It was early this morning, the light a soft, golden glow behind the curtains. Millie woke me with a paw to the face. I rolled over and looked at the clock on the nightstand: almost six o'clock. I groaned.
We were at the back of the house, beginning to walk the long hall that splits Freeman House in half, when a voice stopped me still. "Brin, I'm in the bathroom." It was my brother, Rich. He's been staying here, on and off, for almost a year.
"I'm just taking Millie out," I said, looking at the puppy at my feet. Her tail was wagging.
"Um... hang on. I can take her out in a second." He sounded strange. Was he feeling well?
"I'm already up," I said.
"Wait, Brin, please wait a sec...". I ignored him and headed up the hall. He's not the one who has to clean up the dog's messes when I don't get her out in time.
We got to the door leading into the kitchen - at the exact place in the photo above - and I made a sharp right into the still-dark room. The kitchen's on the west side of the house - towards the center - and is one of the last places in the morning to wake up. I stumbled to the door. Instead of following me, Millie sat down in the hall, staring in at me.
"Come, Millie," I said, unlocking the sliding chain lock, the door knob, and easing the door open. "Let's go outside."
She didn't budge.

========

*WHAT YOU WILL DO*
A. In the story, what is the name of the narrator's brother?
B. Print the part of the rows that opens with the line containing "right shoulder: (629, 252, -27)" and closes with the line containing "right hip: (189, 322, -2)", keeping both of those lines. Leave the pictures out.

========

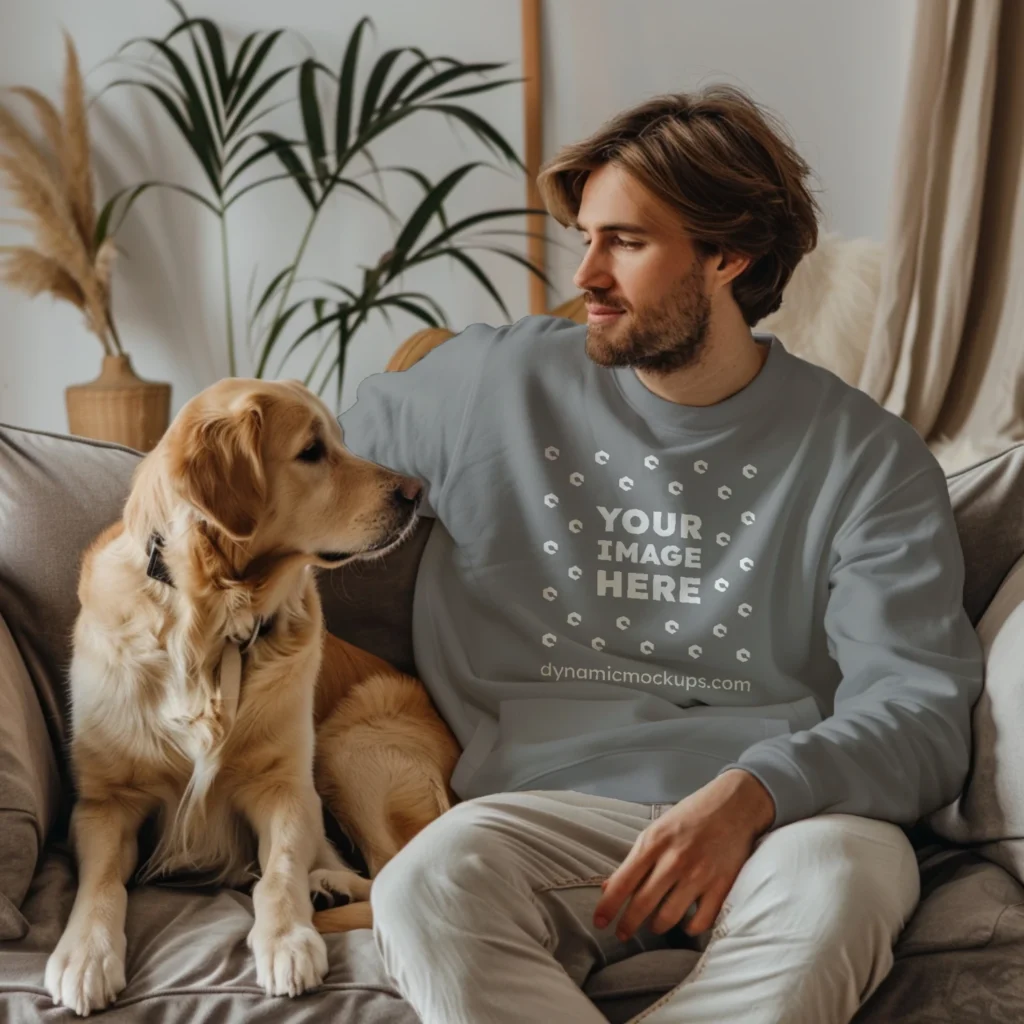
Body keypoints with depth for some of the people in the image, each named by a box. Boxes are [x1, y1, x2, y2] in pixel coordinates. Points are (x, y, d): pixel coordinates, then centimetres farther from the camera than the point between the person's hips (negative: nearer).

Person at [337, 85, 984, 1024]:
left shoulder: (866, 456, 7)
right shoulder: (495, 383, 12)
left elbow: (922, 709, -2)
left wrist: (749, 794, -19)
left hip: (788, 814, 0)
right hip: (557, 802, 1)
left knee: (830, 882, -38)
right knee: (427, 886, -34)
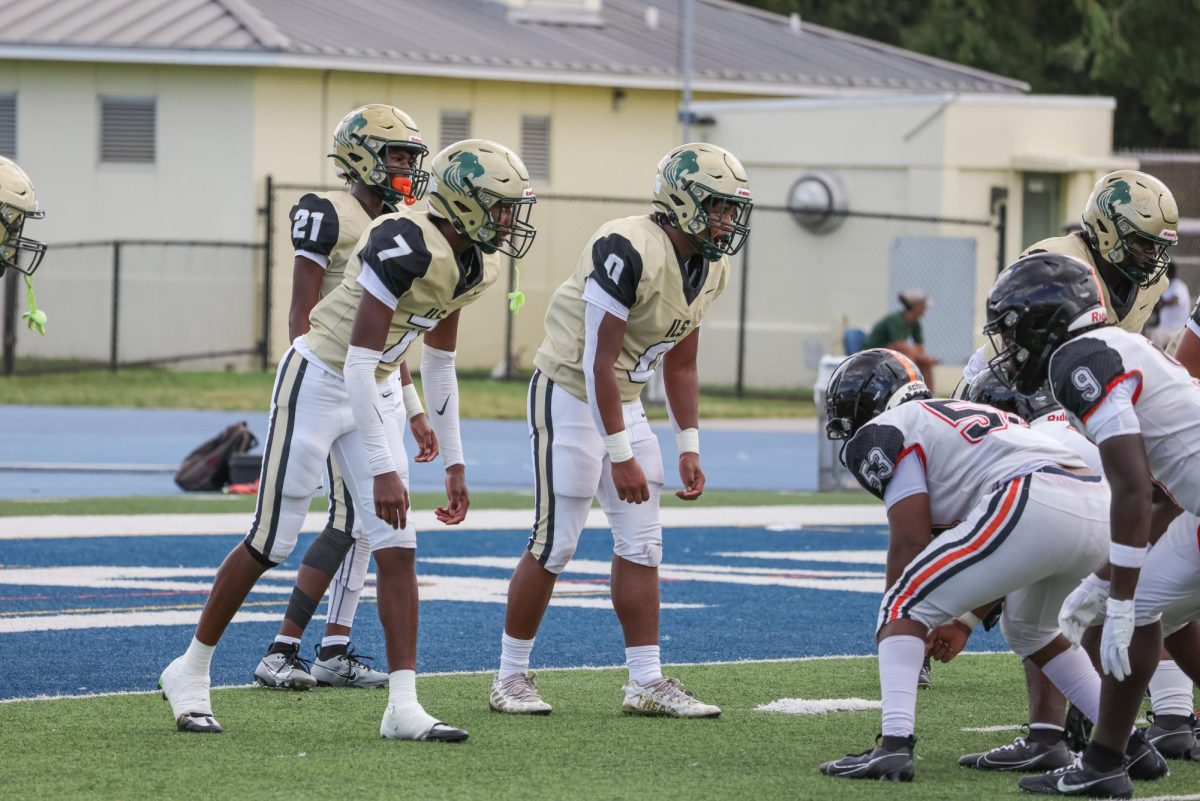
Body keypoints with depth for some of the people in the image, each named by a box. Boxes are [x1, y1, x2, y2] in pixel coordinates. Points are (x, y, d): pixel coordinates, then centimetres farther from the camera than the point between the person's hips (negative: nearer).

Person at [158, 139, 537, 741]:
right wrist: (382, 470, -29)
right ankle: (189, 673, 17)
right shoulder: (407, 245, -28)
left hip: (372, 395, 8)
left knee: (396, 548, -2)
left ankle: (403, 706, -3)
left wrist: (455, 464, 15)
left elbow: (439, 362, 14)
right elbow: (359, 360, -29)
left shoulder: (476, 266, 0)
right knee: (271, 542, 1)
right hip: (317, 382, -8)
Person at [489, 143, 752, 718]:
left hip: (624, 402, 8)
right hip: (569, 394, -8)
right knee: (555, 542, -5)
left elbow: (680, 364, 13)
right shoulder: (629, 252, -27)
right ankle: (511, 676, 6)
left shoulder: (710, 270, 1)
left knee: (641, 542, 5)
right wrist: (621, 456, -24)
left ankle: (646, 682, 8)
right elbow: (597, 361, -25)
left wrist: (689, 449, 9)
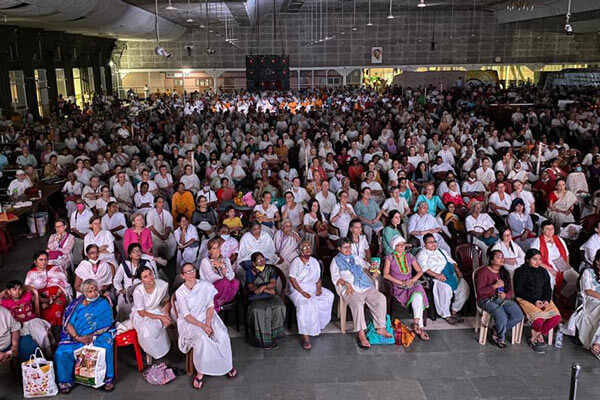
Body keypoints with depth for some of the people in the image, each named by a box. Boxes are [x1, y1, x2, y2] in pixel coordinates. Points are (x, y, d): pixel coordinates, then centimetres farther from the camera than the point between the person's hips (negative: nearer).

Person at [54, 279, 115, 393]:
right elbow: (68, 324, -1)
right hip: (76, 336, 2)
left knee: (107, 347, -31)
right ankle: (66, 381, -1)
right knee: (61, 353, -22)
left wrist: (92, 336, -16)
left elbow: (106, 325, -2)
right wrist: (77, 337, -17)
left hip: (97, 336, -1)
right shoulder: (76, 304, 8)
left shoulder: (103, 304, 5)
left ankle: (108, 379, -12)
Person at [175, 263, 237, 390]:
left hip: (207, 317, 2)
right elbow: (186, 315, -10)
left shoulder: (205, 285, 0)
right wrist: (202, 325, -22)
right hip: (189, 322, -2)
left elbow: (210, 306, -1)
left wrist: (208, 323, -16)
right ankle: (200, 371, -17)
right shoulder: (180, 292, -6)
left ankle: (227, 364, -2)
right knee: (202, 338, -33)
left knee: (222, 336, -25)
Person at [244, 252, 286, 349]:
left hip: (271, 295, 2)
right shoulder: (250, 272, 11)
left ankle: (274, 335, -22)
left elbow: (273, 283, 1)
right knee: (258, 310, -34)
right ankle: (263, 339, -25)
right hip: (257, 297, -2)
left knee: (278, 307, -30)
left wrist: (264, 286, -19)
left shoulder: (270, 269, 16)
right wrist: (267, 290, -10)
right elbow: (251, 287, -3)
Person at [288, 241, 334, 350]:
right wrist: (302, 292, -20)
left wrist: (319, 287, -6)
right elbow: (292, 279, -10)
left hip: (313, 288, 6)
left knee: (329, 296, -16)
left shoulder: (315, 261, 15)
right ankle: (305, 336, -33)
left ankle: (319, 324, -4)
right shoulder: (296, 262, -3)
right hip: (298, 289, -6)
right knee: (306, 304, -33)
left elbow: (318, 278, 15)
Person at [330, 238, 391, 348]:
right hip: (349, 289, -5)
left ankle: (380, 328, -18)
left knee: (381, 298, -21)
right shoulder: (336, 261, 14)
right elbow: (335, 277, 3)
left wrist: (374, 272, 5)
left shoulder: (356, 258, 28)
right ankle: (361, 334, -36)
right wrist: (346, 283, -15)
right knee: (358, 303, -35)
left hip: (365, 286, 5)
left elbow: (368, 266, 28)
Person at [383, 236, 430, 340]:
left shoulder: (409, 256, 17)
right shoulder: (390, 257, 6)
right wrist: (400, 282, -11)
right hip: (397, 287, -4)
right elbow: (385, 274, -4)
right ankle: (420, 327, -27)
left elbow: (420, 271, 14)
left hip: (411, 284, 4)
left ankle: (416, 323, -27)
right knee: (417, 296, -30)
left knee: (418, 294, -31)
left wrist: (412, 280, -6)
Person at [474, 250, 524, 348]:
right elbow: (480, 291, -10)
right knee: (502, 317, -31)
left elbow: (511, 290, 15)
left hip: (503, 299, 6)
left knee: (519, 316, -19)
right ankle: (501, 338, 3)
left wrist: (506, 295, -9)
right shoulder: (483, 272, -4)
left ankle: (496, 333, 0)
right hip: (487, 299, -6)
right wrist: (495, 286, -18)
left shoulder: (505, 273, 16)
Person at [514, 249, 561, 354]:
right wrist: (534, 301, -15)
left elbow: (548, 289, 15)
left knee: (556, 317, -20)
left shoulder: (543, 272, 16)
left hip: (542, 299, 6)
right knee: (539, 318, -31)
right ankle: (539, 336, 3)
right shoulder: (520, 272, -2)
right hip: (525, 300, -5)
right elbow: (519, 291, -6)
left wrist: (546, 300, -6)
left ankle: (535, 336, -2)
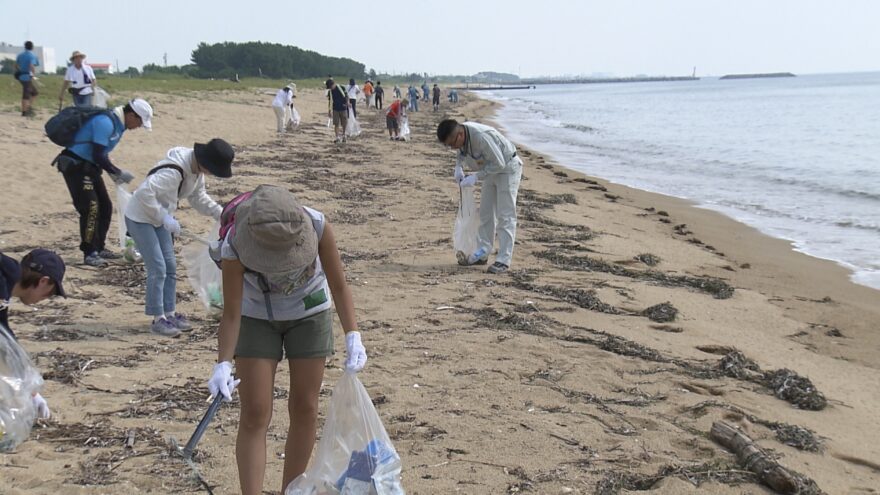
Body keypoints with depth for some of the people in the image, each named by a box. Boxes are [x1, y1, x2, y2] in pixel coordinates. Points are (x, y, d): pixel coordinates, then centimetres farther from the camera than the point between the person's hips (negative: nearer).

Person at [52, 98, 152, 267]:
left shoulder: (118, 124, 8)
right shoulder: (105, 122, -23)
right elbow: (98, 155, -26)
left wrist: (113, 173, 6)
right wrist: (118, 173, -17)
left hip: (89, 166, 10)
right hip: (75, 165, -10)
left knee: (105, 207, 10)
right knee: (90, 207, -13)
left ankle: (99, 248, 21)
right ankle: (89, 253, -7)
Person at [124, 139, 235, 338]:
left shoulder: (196, 170, -4)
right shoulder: (173, 171, -33)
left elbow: (199, 197, 8)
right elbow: (144, 192, -37)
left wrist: (221, 214, -6)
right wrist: (165, 218, -31)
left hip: (159, 219, 9)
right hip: (140, 218, -9)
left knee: (170, 266, 11)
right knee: (158, 268, -9)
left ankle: (170, 314, 21)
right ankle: (158, 319, 1)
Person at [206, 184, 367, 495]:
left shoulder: (317, 226, -31)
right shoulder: (234, 246, -32)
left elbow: (339, 286, -20)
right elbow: (231, 313, -26)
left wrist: (353, 337, -29)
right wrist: (223, 365, -38)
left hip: (309, 314, 1)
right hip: (256, 317, -1)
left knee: (304, 408, 5)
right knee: (255, 414, -6)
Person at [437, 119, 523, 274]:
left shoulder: (481, 136, -37)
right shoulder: (460, 135, -12)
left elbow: (499, 163, -29)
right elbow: (462, 152, 11)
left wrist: (476, 176, -30)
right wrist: (458, 167, -8)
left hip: (507, 169, -9)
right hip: (492, 170, 9)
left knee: (505, 216, -9)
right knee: (485, 213, 12)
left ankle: (503, 260, -9)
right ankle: (482, 253, 20)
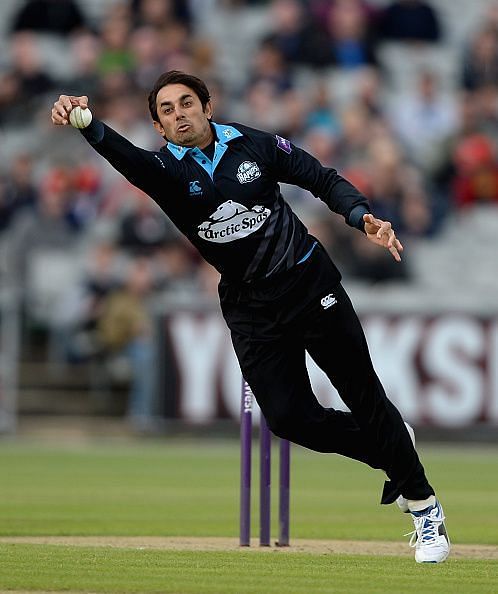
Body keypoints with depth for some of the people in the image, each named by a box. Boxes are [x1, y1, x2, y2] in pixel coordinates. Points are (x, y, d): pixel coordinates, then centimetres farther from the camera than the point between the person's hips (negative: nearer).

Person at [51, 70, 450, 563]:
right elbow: (126, 157, -27)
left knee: (365, 398, 0)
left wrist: (362, 218, -12)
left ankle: (424, 506, 15)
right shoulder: (165, 169, -4)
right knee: (290, 417, -8)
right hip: (251, 312, 1)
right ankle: (385, 447, 20)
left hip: (308, 282, -1)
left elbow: (323, 179, 6)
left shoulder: (254, 146, -1)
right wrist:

========

*TASK SOLUTIONS*
A. Rich

B.
right shoulder: (629, 252, -27)
right ankle: (511, 676, 6)
left shoulder: (710, 270, 1)
left knee: (641, 542, 5)
right wrist: (621, 456, -24)
left ankle: (646, 682, 8)
right elbow: (597, 361, -25)
left wrist: (689, 449, 9)
Body keypoints with depth for some of the people in the image, each named by a box. Boxes are [x1, y1, x2, y2] in pixel coordinates. Points are (x, y, d): pixel coordinates, then centimetres farther from the camera than the point between the person's hips (negative: nearer).

Person at [54, 279, 115, 393]:
right elbow: (68, 324, -1)
right hip: (76, 336, 2)
left knee: (107, 347, -31)
right ankle: (66, 381, -1)
right knee: (61, 353, -22)
left wrist: (92, 336, -16)
left elbow: (106, 325, -2)
right wrist: (77, 337, -17)
left hip: (97, 336, -1)
right shoulder: (76, 304, 8)
left shoulder: (103, 304, 5)
left ankle: (108, 379, -12)
Person at [175, 263, 237, 390]:
left hip: (207, 317, 2)
right elbow: (186, 315, -10)
left shoulder: (205, 285, 0)
right wrist: (202, 325, -22)
right hip: (189, 322, -2)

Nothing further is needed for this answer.